### What needs to be done
Among the lines below, which ones contain the word "Buildings"? Copy every such line.

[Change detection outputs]
↓
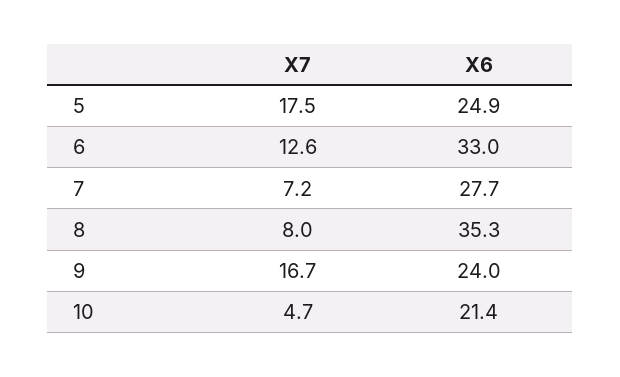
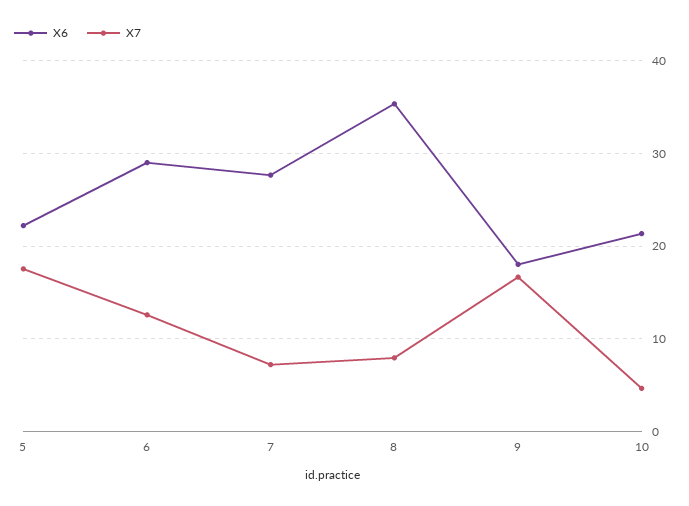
  {
    "X7": {
      "5": 17.5,
      "6": 12.6,
      "7": 7.2,
      "8": 8,
      "9": 16.7,
      "10": 4.7
    },
    "X6": {
-     "5": 24.9,
+     "5": 22,
-     "6": 33,
+     "6": 29,
      "7": 27.7,
      "8": 35.3,
-     "9": 24,
+     "9": 18,
      "10": 21.4
    }
  }

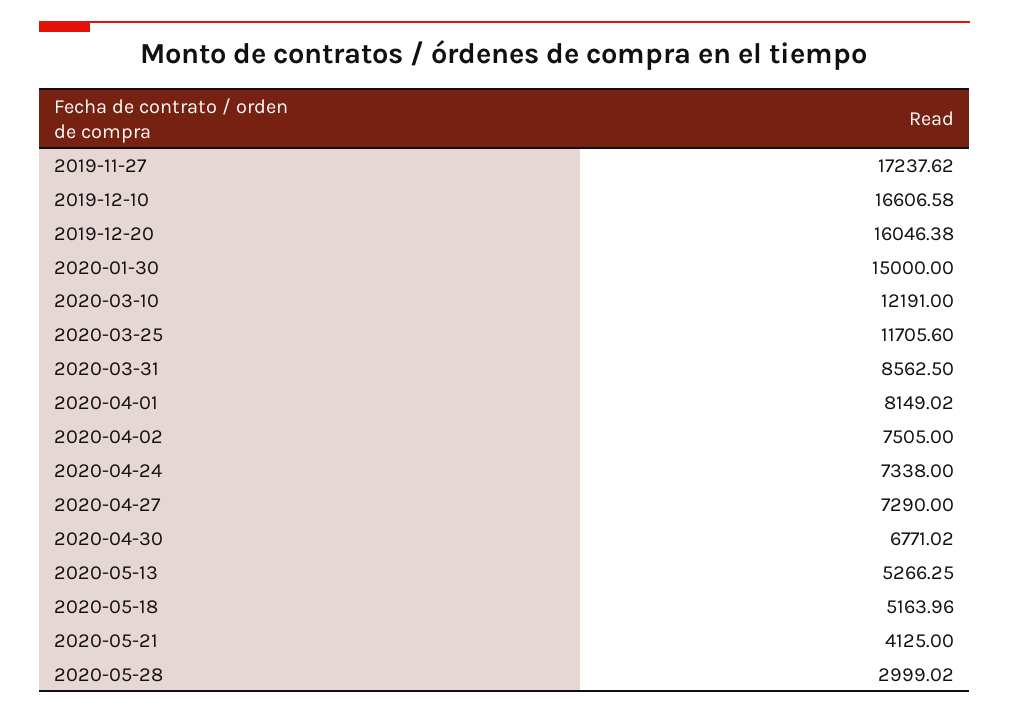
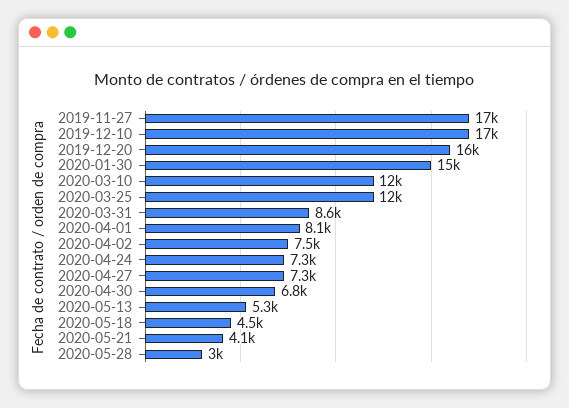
  {
    "2019-11-27": 17237.62,
    "2019-12-10": 16606.58,
    "2019-12-20": 16046.38,
    "2020-01-30": 15000,
    "2020-03-10": 12191,
    "2020-03-25": 11705.6,
    "2020-03-31": 8562.5,
    "2020-04-01": 8149.02,
    "2020-04-02": 7505,
    "2020-04-24": 7338,
    "2020-04-27": 7290,
    "2020-04-30": 6771.02,
    "2020-05-13": 5266.25,
-   "2020-05-18": 5163.96,
+   "2020-05-18": 4500,
    "2020-05-21": 4125,
    "2020-05-28": 2999.02
  }

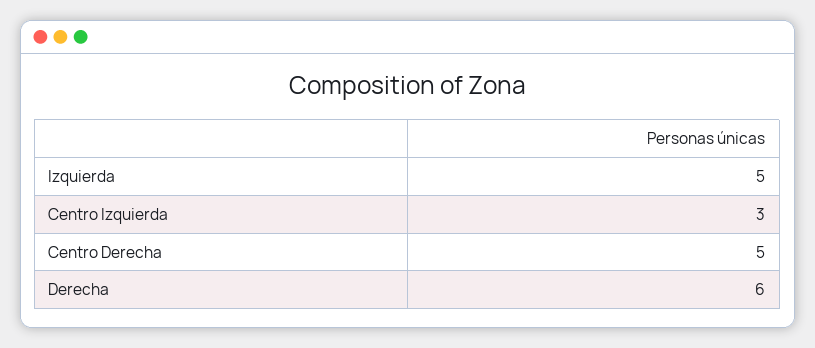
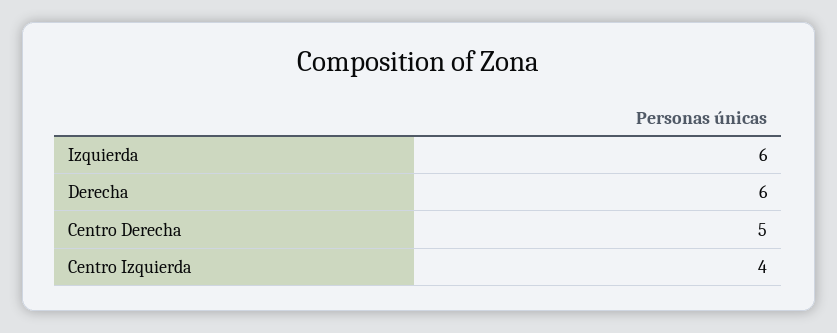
  {
-   "Izquierda": 5,
+   "Izquierda": 6,
-   "Centro Izquierda": 3,
+   "Centro Izquierda": 4,
    "Centro Derecha": 5,
    "Derecha": 6
  }

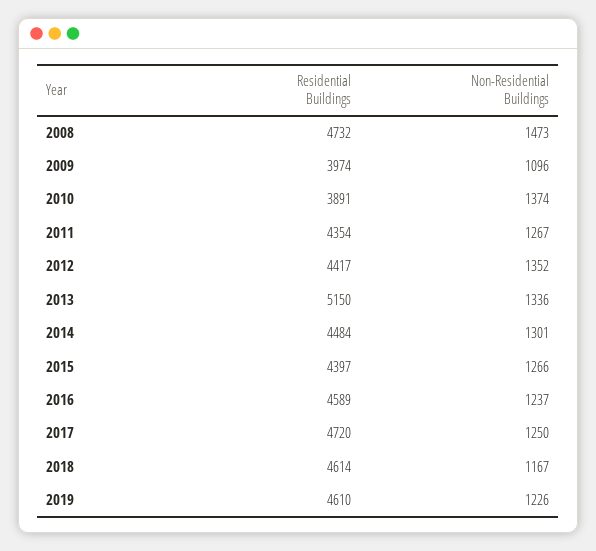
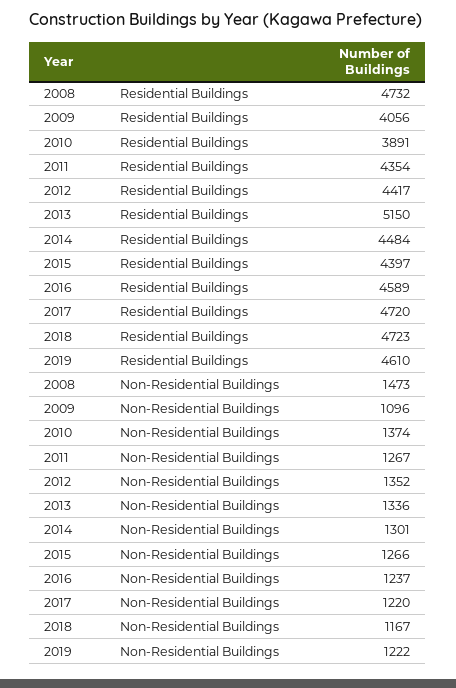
  {
    "Residential Buildings": {
      "2008": 4732,
-     "2009": 3974,
+     "2009": 4056,
      "2010": 3891,
      "2011": 4354,
      "2012": 4417,
      "2013": 5150,
      "2014": 4484,
      "2015": 4397,
      "2016": 4589,
      "2017": 4720,
-     "2018": 4614,
+     "2018": 4723,
      "2019": 4610
    },
    "Non-Residential Buildings": {
      "2008": 1473,
      "2009": 1096,
      "2010": 1374,
      "2011": 1267,
      "2012": 1352,
      "2013": 1336,
      "2014": 1301,
      "2015": 1266,
      "2016": 1237,
-     "2017": 1250,
+     "2017": 1220,
      "2018": 1167,
-     "2019": 1226
+     "2019": 1222
    }
  }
↑
### Completed exercise
    "Residential Buildings": {
    "Non-Residential Buildings": {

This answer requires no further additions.